Ainsi fut instituée la confrérie des femmes-archers d’Uccle, lesquelles tirent de l’arc comme hommes à chaque dimanche sous la protection de Madame la Vierge, ce qui ne se voit point en d’autres pays[1].

Ch. De Coster.



  1. Et ce qui se voit encore aujourd’hui à Stalle, un des nombreux hameaux dépendant de l’antique commune d’Uccle. À Stalle donc in den Wyngaard et dans le jardin du cabaret, s’élève une perche. Là, deux fois par an, se réunissent quelques jeunes femmes armées d’arcs plus hauts qu’elles ; il en est de fort adroites et de très-inhabiles, mais cette naïve inhabileté leur sied autant qu’elle rendrait un homme ridicule.

    Chacune tire à son tour, comme de raison. Un jeune paysan ramasse les flèches, un autre appelle les archers en criant : Numero een gereed ! numero twee gereed ! (Numéro un, prêt ! numéro deux, prêt !). Je traduis littéralement pour rendre autant que faire se peut l’expressif laconisme du gereed flamand.

    Ainsi appelée, chaque femme vient moitié riant, moitié sérieuse, essayer d’abattre un des oiseaux de bois qui s’étalent au haut de la perche.

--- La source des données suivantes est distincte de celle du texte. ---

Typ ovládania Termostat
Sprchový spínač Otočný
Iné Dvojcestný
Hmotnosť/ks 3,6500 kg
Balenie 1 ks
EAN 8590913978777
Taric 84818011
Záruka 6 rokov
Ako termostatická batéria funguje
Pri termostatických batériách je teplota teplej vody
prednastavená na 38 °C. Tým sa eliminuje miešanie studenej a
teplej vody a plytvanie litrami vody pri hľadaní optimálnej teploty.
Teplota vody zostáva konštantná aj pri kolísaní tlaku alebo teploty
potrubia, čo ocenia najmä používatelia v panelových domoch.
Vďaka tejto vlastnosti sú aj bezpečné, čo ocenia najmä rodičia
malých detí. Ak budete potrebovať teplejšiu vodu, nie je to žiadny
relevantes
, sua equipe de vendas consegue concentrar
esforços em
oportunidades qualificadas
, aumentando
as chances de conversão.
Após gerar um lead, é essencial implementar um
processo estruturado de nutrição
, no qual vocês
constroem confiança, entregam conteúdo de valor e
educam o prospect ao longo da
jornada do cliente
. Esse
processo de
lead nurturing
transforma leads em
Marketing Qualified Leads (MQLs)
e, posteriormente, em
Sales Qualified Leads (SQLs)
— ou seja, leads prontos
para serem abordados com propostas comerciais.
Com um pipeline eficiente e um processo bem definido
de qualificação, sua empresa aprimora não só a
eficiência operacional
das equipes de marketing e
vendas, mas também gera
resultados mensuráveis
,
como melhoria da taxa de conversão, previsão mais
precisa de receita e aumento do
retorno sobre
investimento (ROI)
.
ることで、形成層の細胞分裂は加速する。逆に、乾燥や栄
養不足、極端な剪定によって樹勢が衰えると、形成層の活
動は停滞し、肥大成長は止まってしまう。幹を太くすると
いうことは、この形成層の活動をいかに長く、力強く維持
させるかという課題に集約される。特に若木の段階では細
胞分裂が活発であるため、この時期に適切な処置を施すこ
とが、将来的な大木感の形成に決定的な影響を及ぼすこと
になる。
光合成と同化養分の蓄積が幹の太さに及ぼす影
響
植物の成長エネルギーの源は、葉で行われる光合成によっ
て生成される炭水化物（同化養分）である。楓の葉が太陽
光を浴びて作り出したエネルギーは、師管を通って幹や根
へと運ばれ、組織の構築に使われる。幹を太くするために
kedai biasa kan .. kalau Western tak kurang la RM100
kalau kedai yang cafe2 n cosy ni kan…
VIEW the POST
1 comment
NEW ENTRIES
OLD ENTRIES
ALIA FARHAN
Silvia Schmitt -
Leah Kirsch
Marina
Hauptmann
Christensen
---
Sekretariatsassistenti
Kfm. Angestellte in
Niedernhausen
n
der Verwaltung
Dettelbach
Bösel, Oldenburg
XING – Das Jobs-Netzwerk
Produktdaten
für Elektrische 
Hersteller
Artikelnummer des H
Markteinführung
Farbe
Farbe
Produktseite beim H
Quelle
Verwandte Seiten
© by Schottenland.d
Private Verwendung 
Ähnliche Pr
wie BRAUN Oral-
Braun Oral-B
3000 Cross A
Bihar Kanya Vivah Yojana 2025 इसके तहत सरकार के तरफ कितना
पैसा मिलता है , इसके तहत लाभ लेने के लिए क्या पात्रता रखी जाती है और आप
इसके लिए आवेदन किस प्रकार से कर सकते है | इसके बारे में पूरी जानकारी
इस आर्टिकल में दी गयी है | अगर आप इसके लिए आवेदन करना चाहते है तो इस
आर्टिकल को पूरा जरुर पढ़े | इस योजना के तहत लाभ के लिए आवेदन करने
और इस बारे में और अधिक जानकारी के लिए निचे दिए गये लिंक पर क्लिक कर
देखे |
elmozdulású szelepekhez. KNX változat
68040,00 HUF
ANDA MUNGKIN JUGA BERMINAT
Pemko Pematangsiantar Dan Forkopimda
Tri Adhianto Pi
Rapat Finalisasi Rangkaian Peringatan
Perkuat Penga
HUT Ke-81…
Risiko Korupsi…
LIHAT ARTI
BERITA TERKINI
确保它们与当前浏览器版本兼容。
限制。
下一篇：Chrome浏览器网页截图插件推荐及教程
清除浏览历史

    La plus adroite est nommée reine et garde souvent te trône pendant plusieurs années. — Malheureusement elle ne trouve plus la bourse d’or sous la couronne. — Cette bonne coutume était déjà tombée en désuétude sous le règne de Joseph II ; je n’oserais même affirmer qu’à cette époque la confrérie des femmes-archers se réunit encore.

    Ce qui est certain c’est que depuis dix ans seulement et par caprice pur, les femmes de Stalle ont formé de nouveau une société de tir à l’arc ; leurs maris leur ont donné d’abord une petite perche ; puis une plus grande, celle qui leur sert aujourd’hui.

    Allez les voir, cher lecteur, vous n’y perdrez pas votre temps.